◆ **Work instructions**
1. Answer these from the passage on lipomatous tumors:
(a) What local recurrence rate is reported for incompletely removed ASCLT lesions?
(b) What three main subtypes of WDL does WHO recognize?
(c) Which term is used for the lesion when curative resection cannot be achieved?
2. In the passage on lipomatous tumors, reproduce the stretch from "Several fatty tumours" through "delineate these entities.", changing "considerable" to "substantial".

-------- Supplied text

Treatment and prognosis

ASCLT is a clinically low-grade lesion, which requires adequate surgical excision with clear margins due to its infiltrative growth pattern that can result in a low, but non-negligible, tendency for local recurrence, with reported rates of about 12% for incompletely removed lesions.35 36 The risk for dedifferentiation and/or metastasis is minimal.35 36

Liposarcoma

Liposarcomas are now grouped into several categories, namely: ALT or WDL, DDL, myxoid/round cell liposarcoma and pleomorphic liposarcoma.

Several fatty tumours with spindle cells, such as SCL, MTMF, cellular angiofibroma, ASCLT and WDL, all show considerable morphological overlap, thus warranting an overview attempting to delineate these entities.

Atypical lipomatous tumour/well-differentiated liposarcoma

Nomenclature

The term ALT is preferred in superficial soft tissues that are amenable to wide local excision. Where curative resection cannot be achieved, the term WDL is used for the same lesion.11

WHO classifies WDL into three main subtypes: adipocytic, sclerosing and inflammatory. Adipocytic or lipoma-like liposarcoma consists of mature adipocytes, exhibiting variation in cell size and focal nuclear atypia and hyperchromasia.42 The sclerosing subtype comprises scattered distinctive bizarre stromal cells, associated with rare multivacuolated lipoblasts set in a fibrillar collagenous background. The inflammatory subtype contains a polyphenotypic lymphoplasmacytic infiltrate, with a predominance of B lymphocytes.42–44

Clinical features

ALT/WDL is a locally aggressive mesenchymal neoplasm occurring in deep-seated locations, such as in the retroperitoneum and mediastinum.

----------------
-------- Extracted material

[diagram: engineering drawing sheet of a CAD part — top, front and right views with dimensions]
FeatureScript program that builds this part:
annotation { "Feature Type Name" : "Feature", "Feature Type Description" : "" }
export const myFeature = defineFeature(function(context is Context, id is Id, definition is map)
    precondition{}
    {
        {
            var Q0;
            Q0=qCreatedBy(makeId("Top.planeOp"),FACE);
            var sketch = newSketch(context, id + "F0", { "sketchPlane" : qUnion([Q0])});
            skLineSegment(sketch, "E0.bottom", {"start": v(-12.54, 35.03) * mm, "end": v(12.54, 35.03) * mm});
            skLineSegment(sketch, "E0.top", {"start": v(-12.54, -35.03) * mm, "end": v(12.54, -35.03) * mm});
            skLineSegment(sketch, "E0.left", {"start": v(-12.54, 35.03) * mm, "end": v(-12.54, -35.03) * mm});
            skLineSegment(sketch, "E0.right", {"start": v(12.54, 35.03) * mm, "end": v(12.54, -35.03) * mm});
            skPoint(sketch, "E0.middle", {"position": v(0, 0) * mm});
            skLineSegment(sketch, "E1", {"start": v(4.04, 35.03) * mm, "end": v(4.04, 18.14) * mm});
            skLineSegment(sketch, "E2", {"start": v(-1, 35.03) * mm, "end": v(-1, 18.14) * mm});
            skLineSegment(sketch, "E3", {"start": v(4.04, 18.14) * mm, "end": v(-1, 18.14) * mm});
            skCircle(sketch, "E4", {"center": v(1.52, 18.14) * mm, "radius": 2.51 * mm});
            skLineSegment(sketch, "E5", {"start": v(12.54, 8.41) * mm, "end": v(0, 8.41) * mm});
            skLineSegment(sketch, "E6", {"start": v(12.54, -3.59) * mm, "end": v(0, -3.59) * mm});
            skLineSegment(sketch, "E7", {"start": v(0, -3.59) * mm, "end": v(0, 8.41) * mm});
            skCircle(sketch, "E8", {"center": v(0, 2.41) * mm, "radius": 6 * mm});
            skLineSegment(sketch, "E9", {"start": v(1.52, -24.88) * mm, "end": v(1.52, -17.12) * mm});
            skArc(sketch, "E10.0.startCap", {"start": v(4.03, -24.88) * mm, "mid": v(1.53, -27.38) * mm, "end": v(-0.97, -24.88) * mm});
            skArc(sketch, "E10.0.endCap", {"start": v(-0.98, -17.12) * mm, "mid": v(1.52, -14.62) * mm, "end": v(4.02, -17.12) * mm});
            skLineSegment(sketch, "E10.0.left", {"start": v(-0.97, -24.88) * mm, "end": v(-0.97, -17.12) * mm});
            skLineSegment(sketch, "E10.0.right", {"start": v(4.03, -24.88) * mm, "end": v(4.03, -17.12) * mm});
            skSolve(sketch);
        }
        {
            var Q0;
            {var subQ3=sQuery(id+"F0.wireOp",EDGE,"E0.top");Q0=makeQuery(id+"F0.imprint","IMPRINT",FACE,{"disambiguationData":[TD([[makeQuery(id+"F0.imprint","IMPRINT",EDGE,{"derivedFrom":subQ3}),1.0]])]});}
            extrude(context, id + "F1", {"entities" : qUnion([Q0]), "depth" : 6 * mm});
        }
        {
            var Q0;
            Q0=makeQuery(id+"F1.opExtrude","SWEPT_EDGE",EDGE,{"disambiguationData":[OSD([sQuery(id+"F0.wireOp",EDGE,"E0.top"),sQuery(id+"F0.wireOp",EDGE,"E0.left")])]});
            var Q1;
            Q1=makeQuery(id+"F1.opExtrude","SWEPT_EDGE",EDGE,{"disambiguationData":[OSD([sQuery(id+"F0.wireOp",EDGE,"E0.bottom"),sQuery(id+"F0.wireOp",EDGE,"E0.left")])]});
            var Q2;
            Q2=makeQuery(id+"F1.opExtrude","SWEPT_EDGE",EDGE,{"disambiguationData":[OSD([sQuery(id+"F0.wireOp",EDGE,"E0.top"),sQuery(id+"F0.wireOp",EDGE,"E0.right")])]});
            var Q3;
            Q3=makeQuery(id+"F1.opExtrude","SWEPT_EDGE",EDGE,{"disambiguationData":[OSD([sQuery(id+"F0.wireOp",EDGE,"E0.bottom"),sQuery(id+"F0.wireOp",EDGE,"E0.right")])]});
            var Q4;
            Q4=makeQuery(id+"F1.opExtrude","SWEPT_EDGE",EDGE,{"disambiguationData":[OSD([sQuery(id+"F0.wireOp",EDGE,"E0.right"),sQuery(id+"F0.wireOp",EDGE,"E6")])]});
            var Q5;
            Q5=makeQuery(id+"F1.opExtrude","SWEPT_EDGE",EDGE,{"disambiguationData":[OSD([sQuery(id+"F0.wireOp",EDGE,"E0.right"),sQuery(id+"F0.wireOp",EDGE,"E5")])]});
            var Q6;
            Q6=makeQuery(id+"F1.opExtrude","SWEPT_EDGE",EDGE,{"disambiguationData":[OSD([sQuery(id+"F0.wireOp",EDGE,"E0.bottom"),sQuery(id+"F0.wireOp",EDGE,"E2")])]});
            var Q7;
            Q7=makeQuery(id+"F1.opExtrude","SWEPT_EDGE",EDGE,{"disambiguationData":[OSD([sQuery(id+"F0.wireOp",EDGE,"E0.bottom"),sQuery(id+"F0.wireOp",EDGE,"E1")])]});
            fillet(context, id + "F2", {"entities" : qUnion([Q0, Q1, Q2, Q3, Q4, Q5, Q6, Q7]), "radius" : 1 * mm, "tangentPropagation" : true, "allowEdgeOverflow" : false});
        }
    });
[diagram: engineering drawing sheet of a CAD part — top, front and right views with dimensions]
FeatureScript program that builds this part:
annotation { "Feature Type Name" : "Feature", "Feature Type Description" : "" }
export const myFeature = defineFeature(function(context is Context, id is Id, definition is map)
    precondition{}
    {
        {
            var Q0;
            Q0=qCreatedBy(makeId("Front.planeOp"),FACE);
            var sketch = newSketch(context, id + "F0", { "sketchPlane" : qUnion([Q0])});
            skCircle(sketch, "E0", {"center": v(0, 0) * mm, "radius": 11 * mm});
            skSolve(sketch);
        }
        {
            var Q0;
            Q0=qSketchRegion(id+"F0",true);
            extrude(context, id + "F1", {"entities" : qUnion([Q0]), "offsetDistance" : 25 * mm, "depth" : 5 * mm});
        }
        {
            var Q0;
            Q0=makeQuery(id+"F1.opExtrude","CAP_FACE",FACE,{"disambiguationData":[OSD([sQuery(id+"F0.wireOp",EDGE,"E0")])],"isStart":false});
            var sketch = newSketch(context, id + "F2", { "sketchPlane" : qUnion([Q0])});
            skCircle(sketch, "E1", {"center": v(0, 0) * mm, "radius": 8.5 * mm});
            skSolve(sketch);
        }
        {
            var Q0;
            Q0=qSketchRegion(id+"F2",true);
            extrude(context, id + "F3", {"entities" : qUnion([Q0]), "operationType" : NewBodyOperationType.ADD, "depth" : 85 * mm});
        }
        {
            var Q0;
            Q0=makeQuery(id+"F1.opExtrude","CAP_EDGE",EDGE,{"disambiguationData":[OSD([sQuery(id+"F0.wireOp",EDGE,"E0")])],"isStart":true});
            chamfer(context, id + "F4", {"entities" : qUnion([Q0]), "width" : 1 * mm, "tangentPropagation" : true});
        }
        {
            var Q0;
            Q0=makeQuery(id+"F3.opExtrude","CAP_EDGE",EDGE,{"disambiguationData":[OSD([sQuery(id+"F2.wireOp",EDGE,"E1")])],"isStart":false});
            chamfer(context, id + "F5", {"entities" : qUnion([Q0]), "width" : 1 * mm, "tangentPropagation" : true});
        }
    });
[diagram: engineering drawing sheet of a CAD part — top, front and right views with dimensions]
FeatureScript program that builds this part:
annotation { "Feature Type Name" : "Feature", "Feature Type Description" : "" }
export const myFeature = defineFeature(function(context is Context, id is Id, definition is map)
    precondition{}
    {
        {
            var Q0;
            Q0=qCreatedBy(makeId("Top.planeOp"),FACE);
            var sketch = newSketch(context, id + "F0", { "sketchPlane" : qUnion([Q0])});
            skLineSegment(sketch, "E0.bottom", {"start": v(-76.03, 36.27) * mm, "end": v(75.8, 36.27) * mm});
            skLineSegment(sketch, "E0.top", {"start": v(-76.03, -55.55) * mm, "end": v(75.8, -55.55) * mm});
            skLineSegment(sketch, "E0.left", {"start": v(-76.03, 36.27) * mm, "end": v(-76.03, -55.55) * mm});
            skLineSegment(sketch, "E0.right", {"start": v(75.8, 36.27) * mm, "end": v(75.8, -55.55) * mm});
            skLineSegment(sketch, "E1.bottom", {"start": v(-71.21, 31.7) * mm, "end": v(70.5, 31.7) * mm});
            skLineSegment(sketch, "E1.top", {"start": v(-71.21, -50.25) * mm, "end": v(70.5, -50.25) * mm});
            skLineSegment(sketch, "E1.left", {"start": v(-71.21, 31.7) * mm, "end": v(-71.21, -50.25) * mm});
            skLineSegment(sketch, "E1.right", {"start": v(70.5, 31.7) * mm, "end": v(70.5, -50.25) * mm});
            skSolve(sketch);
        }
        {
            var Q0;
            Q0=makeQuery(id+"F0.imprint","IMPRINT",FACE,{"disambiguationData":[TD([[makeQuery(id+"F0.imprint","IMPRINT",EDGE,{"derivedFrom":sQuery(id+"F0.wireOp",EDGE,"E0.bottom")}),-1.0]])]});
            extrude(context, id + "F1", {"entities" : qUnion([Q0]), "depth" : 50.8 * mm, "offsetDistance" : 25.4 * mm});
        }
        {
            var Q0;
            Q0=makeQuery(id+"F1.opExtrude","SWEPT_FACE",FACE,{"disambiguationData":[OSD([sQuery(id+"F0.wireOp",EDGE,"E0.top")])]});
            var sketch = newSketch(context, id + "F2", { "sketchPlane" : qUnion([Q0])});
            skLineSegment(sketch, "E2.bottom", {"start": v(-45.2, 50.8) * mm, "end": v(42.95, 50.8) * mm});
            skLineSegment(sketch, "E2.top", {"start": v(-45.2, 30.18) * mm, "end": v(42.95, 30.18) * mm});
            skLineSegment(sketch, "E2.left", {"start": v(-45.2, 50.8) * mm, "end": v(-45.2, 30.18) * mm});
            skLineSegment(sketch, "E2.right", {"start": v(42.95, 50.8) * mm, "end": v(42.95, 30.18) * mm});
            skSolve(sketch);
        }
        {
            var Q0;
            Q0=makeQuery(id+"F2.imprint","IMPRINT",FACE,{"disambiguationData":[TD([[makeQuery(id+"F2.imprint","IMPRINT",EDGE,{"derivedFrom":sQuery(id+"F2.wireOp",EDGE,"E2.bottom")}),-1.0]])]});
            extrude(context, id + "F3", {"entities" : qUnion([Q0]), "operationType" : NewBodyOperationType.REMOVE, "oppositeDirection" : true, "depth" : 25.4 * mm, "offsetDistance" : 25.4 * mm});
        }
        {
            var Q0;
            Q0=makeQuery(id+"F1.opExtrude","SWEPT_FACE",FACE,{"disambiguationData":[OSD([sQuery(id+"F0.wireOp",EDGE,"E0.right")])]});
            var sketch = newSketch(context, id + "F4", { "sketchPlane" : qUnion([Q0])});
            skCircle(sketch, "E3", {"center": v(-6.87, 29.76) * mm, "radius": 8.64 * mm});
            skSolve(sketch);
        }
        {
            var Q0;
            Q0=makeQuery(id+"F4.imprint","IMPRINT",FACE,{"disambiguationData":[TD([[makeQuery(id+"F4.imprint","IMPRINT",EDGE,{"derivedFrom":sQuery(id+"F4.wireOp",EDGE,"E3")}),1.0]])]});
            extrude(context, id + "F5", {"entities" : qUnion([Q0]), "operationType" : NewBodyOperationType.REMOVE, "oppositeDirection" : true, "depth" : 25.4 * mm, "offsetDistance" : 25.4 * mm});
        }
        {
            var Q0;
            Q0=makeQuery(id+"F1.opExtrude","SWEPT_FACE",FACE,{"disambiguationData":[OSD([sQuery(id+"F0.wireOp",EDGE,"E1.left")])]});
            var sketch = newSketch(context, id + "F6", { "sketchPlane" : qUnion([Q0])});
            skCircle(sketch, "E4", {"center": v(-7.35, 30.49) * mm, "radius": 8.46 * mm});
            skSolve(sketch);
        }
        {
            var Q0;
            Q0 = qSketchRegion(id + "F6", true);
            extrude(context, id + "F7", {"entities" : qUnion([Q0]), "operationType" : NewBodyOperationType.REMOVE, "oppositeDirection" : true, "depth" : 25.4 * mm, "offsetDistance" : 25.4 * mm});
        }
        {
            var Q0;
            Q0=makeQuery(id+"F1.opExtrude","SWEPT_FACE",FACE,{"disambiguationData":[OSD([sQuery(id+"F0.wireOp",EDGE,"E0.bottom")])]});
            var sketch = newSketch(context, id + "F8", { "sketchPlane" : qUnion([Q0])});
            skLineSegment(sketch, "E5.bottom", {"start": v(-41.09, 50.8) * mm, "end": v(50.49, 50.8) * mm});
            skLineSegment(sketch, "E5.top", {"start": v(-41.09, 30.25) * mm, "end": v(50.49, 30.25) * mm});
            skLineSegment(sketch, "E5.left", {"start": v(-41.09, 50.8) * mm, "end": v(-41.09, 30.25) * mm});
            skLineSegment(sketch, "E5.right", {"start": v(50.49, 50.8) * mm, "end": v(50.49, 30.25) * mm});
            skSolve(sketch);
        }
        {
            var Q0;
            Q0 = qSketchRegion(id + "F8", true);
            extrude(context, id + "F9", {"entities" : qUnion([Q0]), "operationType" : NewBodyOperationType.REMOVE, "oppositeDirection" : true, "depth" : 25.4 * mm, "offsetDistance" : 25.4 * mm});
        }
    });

----------------

◆ **Responses to the exercise**
1.
(a) About 12%.
(b) Adipocytic, sclerosing and inflammatory.
(c) WDL.

2.
Several fatty tumours with spindle cells, such as SCL, MTMF, cellular angiofibroma, ASCLT and WDL, all show substantial morphological overlap, thus warranting an overview attempting to delineate these entities.